* PROBLEM REQUIREMENTS: In the data that follows, switch every instance of "value" to "reading" and reproduce all other text unchanged. Omit the pictures from your reproduction.
BEGIN STORED DATA
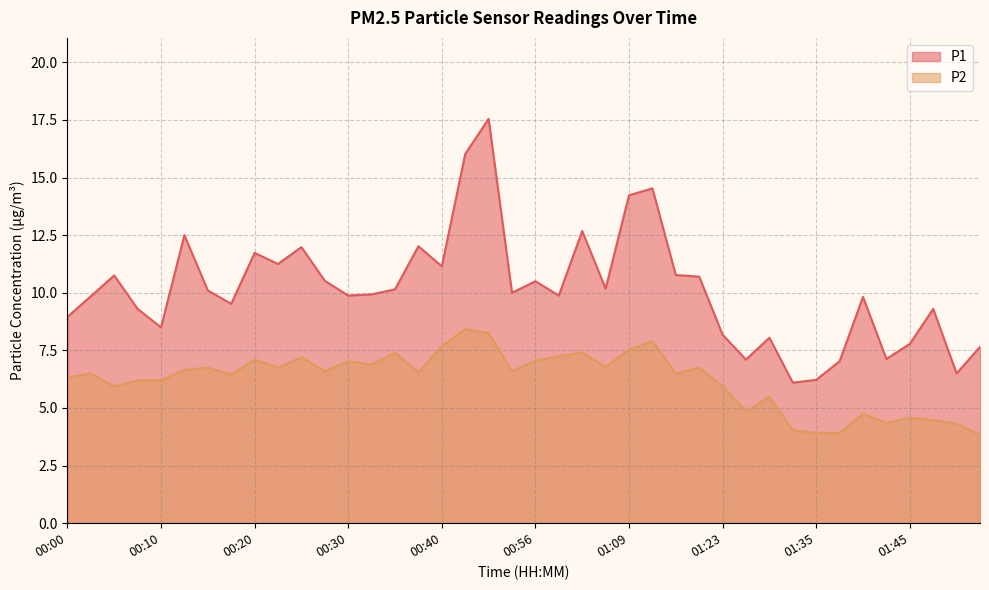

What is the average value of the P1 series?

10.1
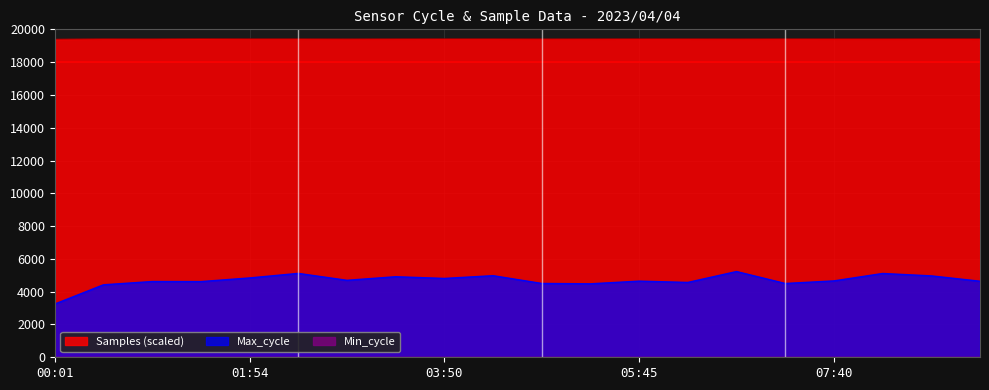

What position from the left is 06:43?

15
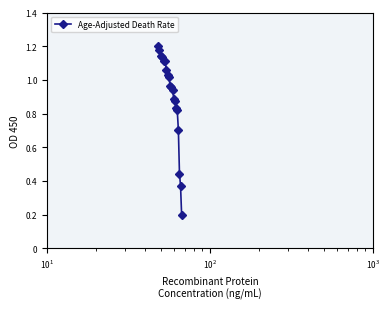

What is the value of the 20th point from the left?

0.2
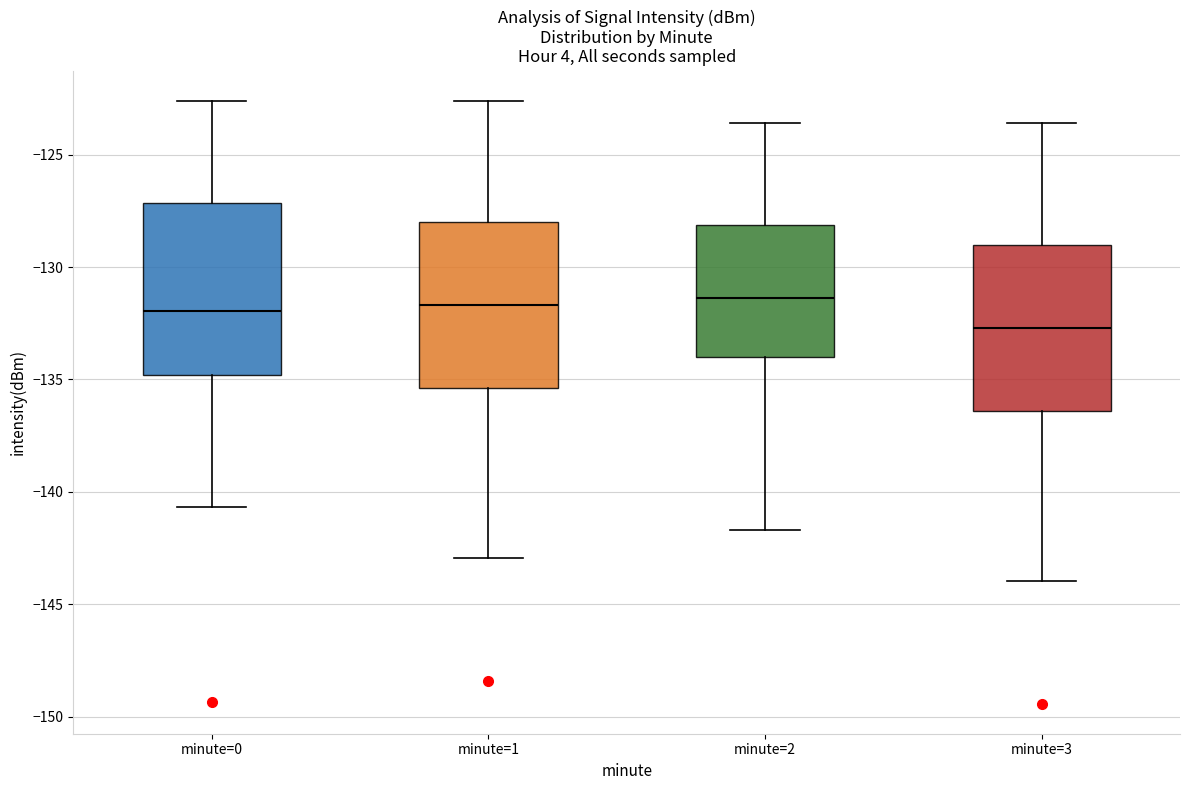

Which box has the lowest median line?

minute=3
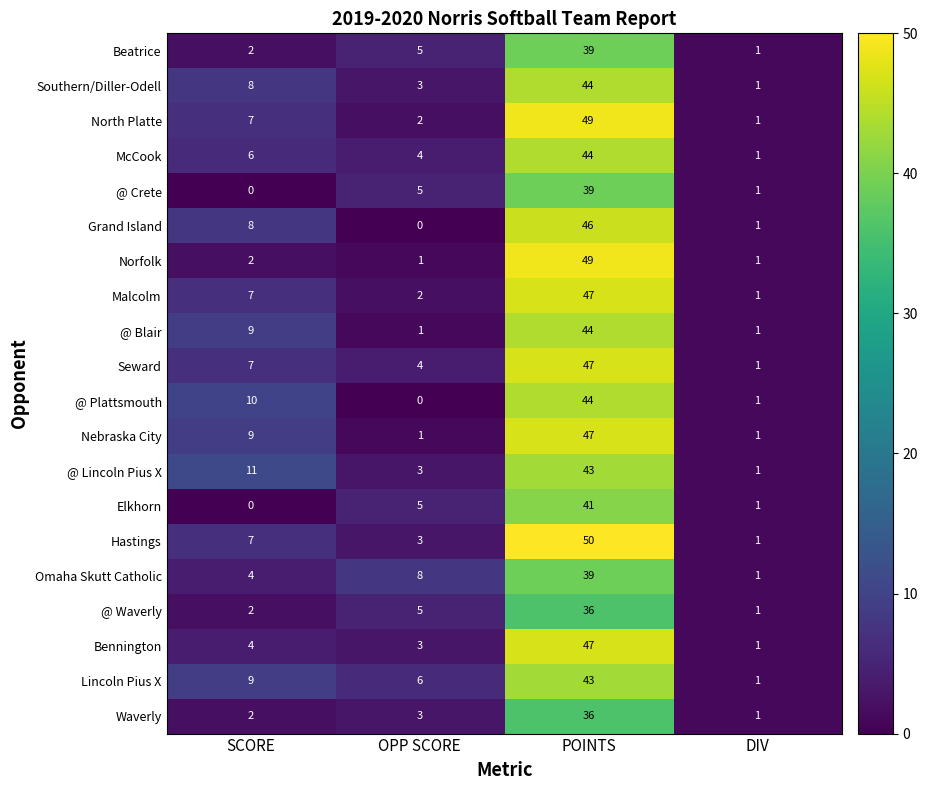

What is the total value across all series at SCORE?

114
END STORED DATA
* COMPLETED EXERCISE:
What is the average reading of the P1 series?

10.1

What position from the left is 06:43?

15

What is the reading of the 20th point from the left?

0.2

Which box has the lowest median line?

minute=3

What is the total reading across all series at SCORE?

114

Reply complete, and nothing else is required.